United States Digital Service

Agency overview
- Formed: August 11, 2014
- Headquarters: 736 Jackson Place, Washington, D.C., United States; 38°53′59″N 77°02′17″W﻿ / ﻿38.899614°N 77.038026°W;
- Agency executive: USDS Administrator;
- Parent department: Executive Office of the President of the United States, Office of Management and Budget
- Website: www.usds.gov

= United States Digital Service =

United States government agency

The United States Digital Service (USDS) is a technology unit housed within the Executive Office of the President of the United States and established by congressional appropriations. The agency is known for modernizing federal government services. The agency was established by the Obama administration on August 11, 2014, in response to issues regarding the HealthCare.gov website.

On January 20, 2025, the agency was reorganized by the second Trump administration to align with the Department of Government Efficiency (DOGE). Part of this included renaming the agency to the "U.S. DOGE Service" to advance the administration's goals for modernizing federal technology.

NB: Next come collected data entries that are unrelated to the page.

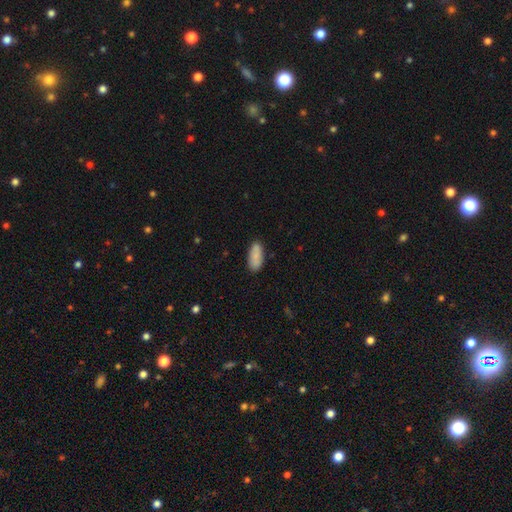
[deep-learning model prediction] Smooth or featured?
  - smooth: 84% *
  - featured or disk: 10%
  - star or artifact: 6%
How rounded?
  - in between: 88% *
  - cigar-shaped: 10%
  - round: 2%
Merging?
  - none: 82% *
  - minor disturbance: 13%
  - major disturbance: 2%
  - merger: 2%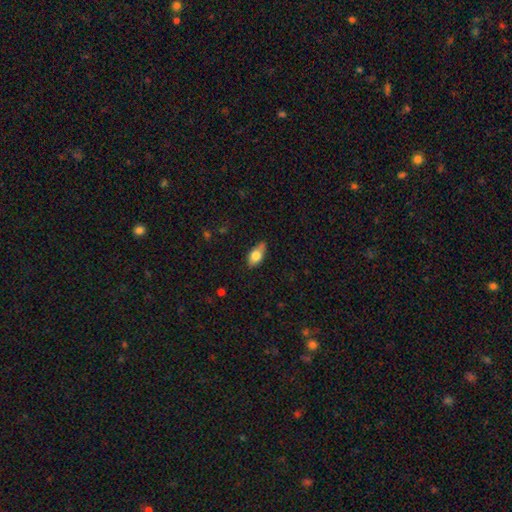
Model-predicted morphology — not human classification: Smooth or featured?
  - smooth: 75% *
  - featured or disk: 17%
  - star or artifact: 7%
How rounded?
  - in between: 88% *
  - round: 6%
  - cigar-shaped: 6%
Merging?
  - none: 65% *
  - minor disturbance: 27%
  - major disturbance: 4%
  - merger: 3%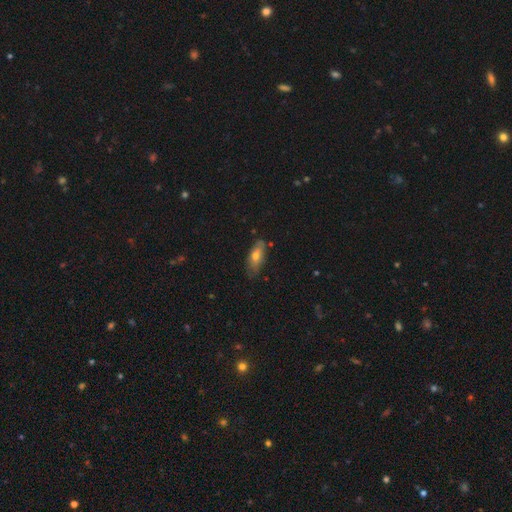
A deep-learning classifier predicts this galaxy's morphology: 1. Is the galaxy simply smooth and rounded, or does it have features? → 65% smooth, 28% featured or disk, 7% star or artifact.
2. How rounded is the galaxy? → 77% in between, 20% cigar-shaped, 4% round.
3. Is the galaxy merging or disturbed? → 71% none, 22% minor disturbance, 4% major disturbance, 2% merger.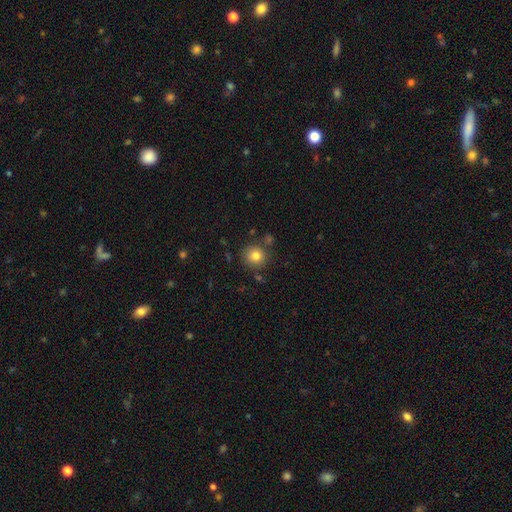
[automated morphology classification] Smooth or featured? Predicted: smooth (p=0.80). How rounded? Predicted: round (p=0.90). Merging? Predicted: none (p=0.81).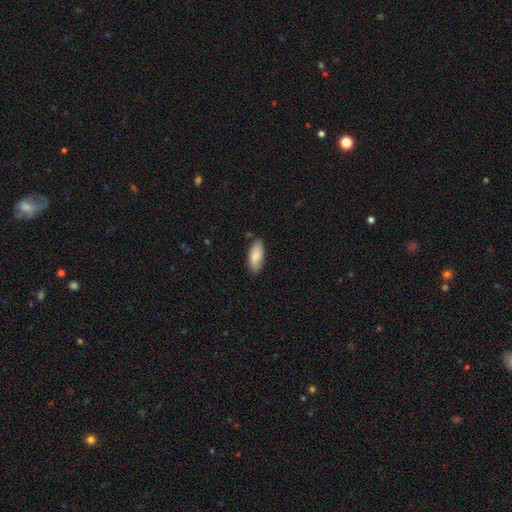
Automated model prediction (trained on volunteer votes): smooth_or_featured: smooth (p=0.85) [alt: featured or disk p=0.09]
how_rounded: in between (p=0.86) [alt: cigar-shaped p=0.13]
merging: none (p=0.82) [alt: minor disturbance p=0.13]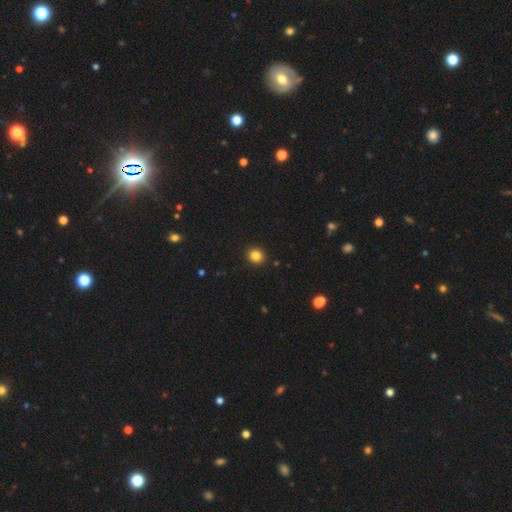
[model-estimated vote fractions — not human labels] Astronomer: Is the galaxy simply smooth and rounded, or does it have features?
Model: smooth — 84%.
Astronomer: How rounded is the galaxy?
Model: round — 85%.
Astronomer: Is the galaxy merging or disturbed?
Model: none — 93%.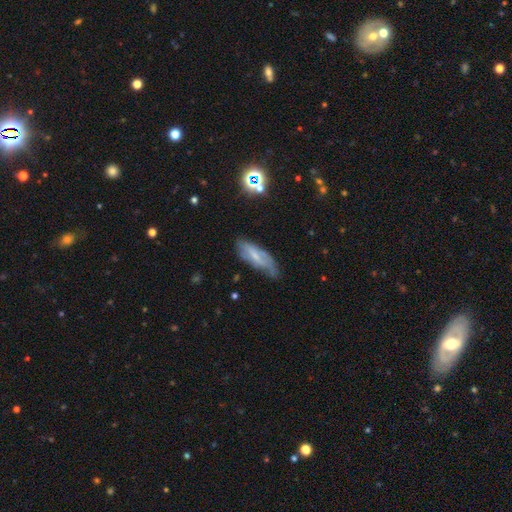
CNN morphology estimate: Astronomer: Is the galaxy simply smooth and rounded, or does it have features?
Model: featured or disk — 58%.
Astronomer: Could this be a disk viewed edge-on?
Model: no — 81%.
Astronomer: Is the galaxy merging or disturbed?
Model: none — 56%.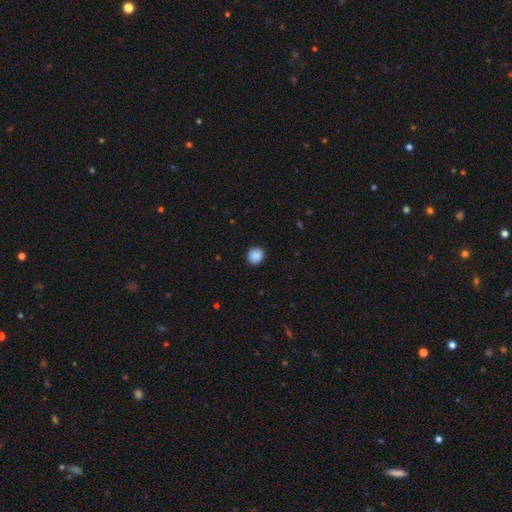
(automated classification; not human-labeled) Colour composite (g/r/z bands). It shows a smooth galaxy with no disk features (89%) that is round (86%). Merging: none (90%).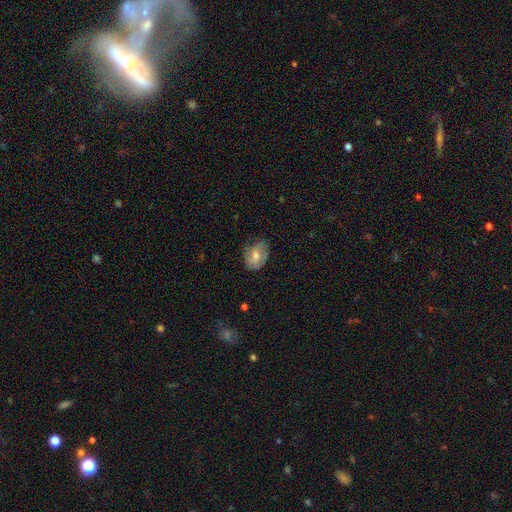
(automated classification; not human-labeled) This appears to be a featured or disk galaxy (50%). Merging: none (63%).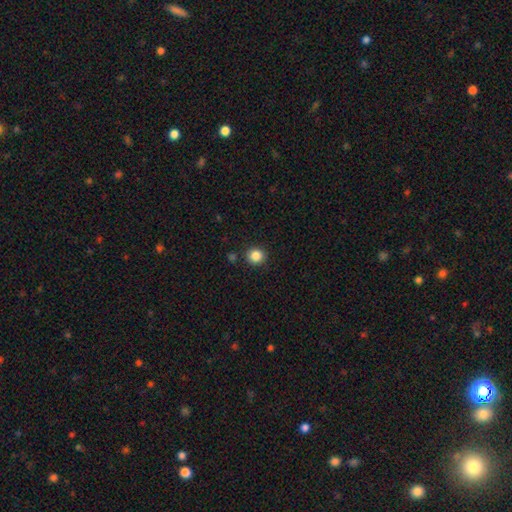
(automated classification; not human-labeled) Smooth or featured?
  - smooth: 85% *
  - star or artifact: 11%
  - featured or disk: 4%
How rounded?
  - round: 91% *
  - in between: 8%
  - cigar-shaped: 1%
Merging?
  - none: 89% *
  - minor disturbance: 6%
  - merger: 2%
  - major disturbance: 2%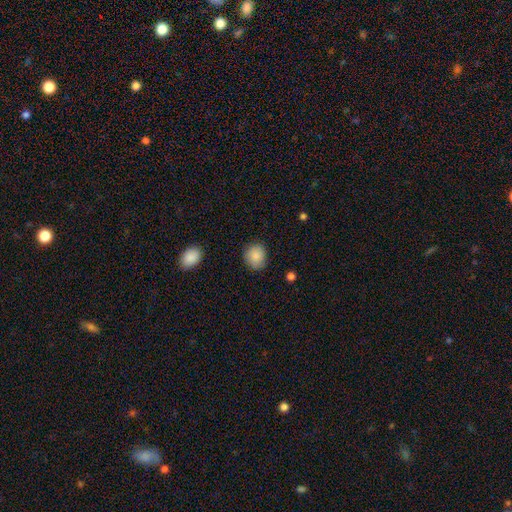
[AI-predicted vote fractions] Smooth or featured? smooth (86%)
How rounded? round (70%)
Merging? none (79%)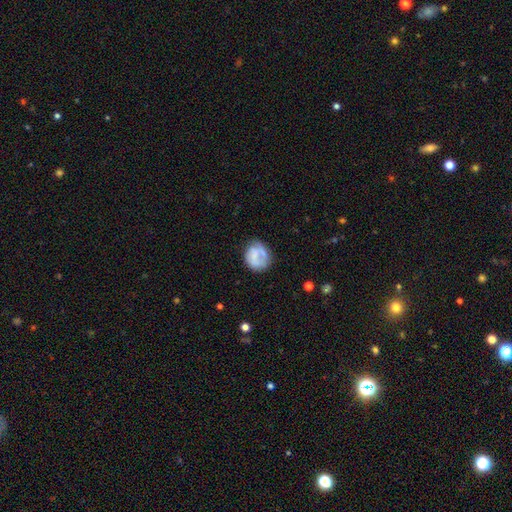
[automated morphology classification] smooth 61%, featured or disk 31%, star or artifact 8%. Down the decision tree: how rounded — round (73%); merging — none (57%).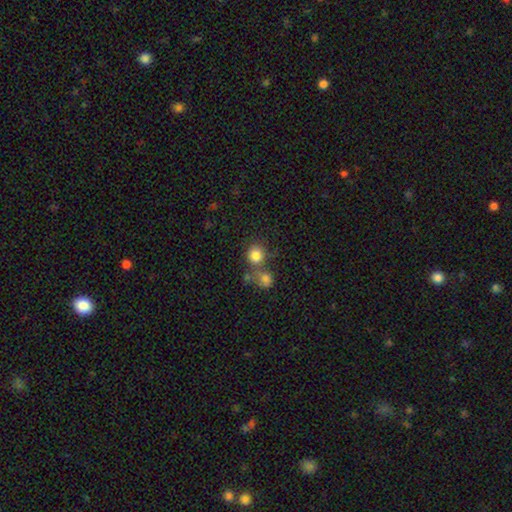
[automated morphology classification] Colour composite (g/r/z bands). It shows a smooth galaxy with no disk features (82%) that is round (86%). Merging: none (57%).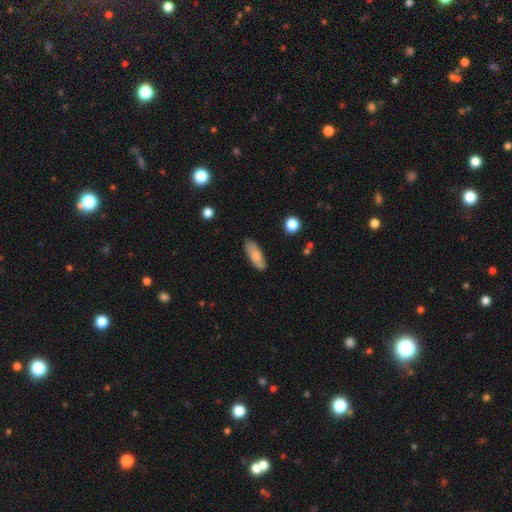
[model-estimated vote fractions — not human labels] Smooth or featured: smooth — 79% (featured or disk — 15%)
How rounded: in between — 68% (cigar-shaped — 30%)
Merging: none — 83% (minor disturbance — 13%)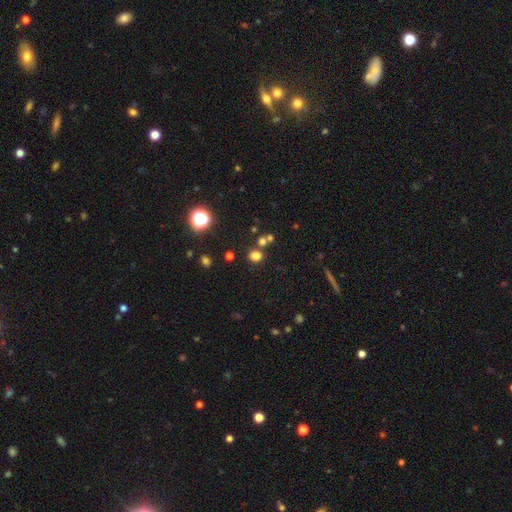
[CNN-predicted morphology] smooth_or_featured: smooth (p=0.71) [alt: star or artifact p=0.24]
how_rounded: round (p=0.70) [alt: in between p=0.29]
merging: none (p=0.73) [alt: merger p=0.15]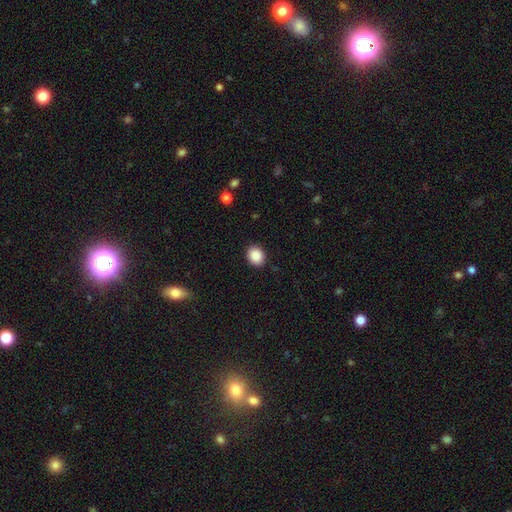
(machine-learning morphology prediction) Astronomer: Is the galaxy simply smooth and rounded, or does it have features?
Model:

USDS should not be confused with DOGE, which is a separate temporary organization that expired on July 4, 2026. In November 2025, the U.S. Office of Personnel Management stated that DOGE "didn't exist" with eight months left on its charter. These comments are referring to DOGE no longer being a centralized agency, but rather institutionalized.

== History ==
The USDS was launched on August 11, 2014, by then-president Barack Obama, inside the Office of Management and Budget within the Executive Office of the President. It provides consultation services to federal agencies on information technology. The agency's 2014 mandate was to improve and simplify digital service, and to improve federal websites. The mission of the agency is to "deliver better government services to the American people through technology and design."

Jennifer Pahlka joined the Chief Technology Office of the United States after having visited the United Kingdom's Government Digital Service, and she served as the U.S. deputy chief technology officer from June 2013 to June 2014. She helped found the USDS department. The HealthCare.gov technology crisis in 2013 accelerated the concept and served as one of the United States Digital Service's first projects.

The first United States Digital Service job application page was launched on January 20, 2015, during President Obama's State of the Union address. Ten years later, by 2025, the expertise field on the job application page included Accessibility, Administrative Support, Artificial Intelligence, Communications, Operations, Procurement Software Engineering, Product Management, Product Policy, Site Reliability/Production Engineering, Talent Management, User Experience, and more.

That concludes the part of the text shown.